> [Try it] Every line in the entries that holds the word "Mull" counts toward the answer, which should be a single number.

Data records
----

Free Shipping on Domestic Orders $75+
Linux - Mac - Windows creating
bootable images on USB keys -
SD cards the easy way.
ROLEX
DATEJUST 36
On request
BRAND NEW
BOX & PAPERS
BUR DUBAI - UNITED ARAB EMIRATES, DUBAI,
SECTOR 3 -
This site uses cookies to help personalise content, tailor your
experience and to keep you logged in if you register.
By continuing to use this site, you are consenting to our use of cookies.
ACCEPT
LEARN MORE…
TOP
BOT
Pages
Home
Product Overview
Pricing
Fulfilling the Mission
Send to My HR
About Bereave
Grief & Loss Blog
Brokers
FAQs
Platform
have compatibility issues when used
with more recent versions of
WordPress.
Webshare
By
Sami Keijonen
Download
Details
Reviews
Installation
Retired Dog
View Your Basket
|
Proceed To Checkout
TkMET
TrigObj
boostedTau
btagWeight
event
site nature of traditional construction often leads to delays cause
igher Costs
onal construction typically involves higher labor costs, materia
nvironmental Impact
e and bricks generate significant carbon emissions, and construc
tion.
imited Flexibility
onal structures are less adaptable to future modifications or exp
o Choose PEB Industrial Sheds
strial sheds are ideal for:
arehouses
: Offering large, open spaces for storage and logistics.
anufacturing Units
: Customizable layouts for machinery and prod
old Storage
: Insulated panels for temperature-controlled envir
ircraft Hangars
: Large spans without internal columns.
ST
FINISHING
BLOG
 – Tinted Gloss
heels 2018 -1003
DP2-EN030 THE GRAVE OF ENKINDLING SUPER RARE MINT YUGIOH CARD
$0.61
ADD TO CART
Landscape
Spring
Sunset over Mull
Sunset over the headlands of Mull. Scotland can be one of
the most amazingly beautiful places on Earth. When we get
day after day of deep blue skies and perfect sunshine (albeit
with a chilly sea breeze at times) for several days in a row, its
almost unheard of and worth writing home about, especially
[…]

----

> [Answer to this exercise] 2